» Goal of the exercise
Set down, please, exactly the lines below that run from the line with "Угловые с плитой" to the line with "От 4 до 9 м³", both lines included.

*** Opening Data ***

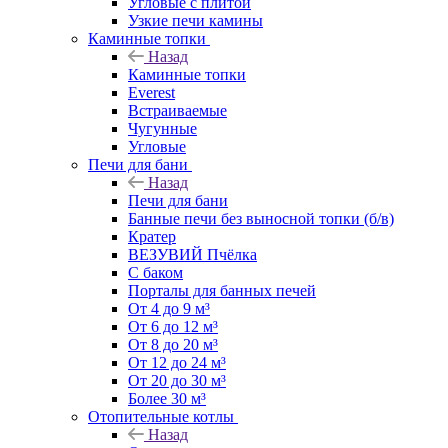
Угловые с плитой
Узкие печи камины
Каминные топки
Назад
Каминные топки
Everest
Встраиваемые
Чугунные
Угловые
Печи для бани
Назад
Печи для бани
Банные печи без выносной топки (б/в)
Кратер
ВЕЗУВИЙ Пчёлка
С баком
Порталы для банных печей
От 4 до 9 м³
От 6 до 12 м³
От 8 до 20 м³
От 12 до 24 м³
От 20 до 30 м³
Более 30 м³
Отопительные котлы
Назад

*** Closing Data ***
*** Opening Data ***

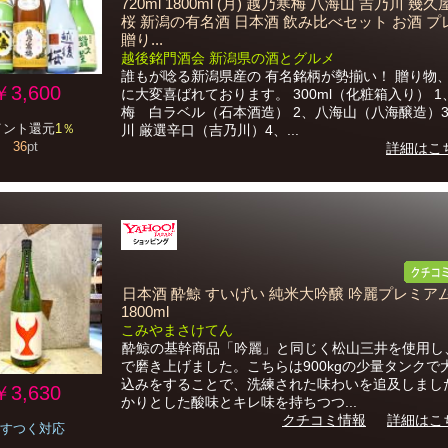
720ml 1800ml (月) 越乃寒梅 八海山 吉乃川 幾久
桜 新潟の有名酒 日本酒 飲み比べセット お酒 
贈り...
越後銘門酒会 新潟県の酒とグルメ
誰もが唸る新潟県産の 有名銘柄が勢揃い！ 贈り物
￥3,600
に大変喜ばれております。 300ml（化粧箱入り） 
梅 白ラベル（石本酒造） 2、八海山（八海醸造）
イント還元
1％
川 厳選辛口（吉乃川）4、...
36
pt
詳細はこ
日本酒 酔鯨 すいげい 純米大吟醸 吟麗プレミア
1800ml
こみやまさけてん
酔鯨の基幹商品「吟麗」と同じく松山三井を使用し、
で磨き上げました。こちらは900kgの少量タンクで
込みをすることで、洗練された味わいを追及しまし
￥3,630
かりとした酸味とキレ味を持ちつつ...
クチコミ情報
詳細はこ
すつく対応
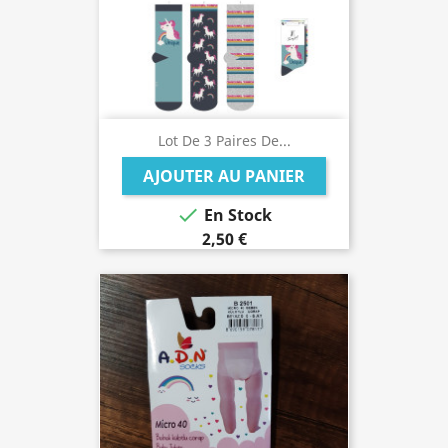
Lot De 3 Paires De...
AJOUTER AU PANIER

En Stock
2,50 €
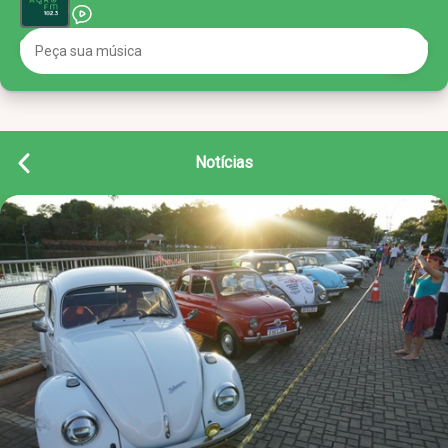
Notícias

*** Closing Data ***

» Answer to this task
Угловые с плитой
Узкие печи камины
Каминные топки
Назад
Каминные топки
Everest
Встраиваемые
Чугунные
Угловые
Печи для бани
Назад
Печи для бани
Банные печи без выносной топки (б/в)
Кратер
ВЕЗУВИЙ Пчёлка
С баком
Порталы для банных печей
От 4 до 9 м³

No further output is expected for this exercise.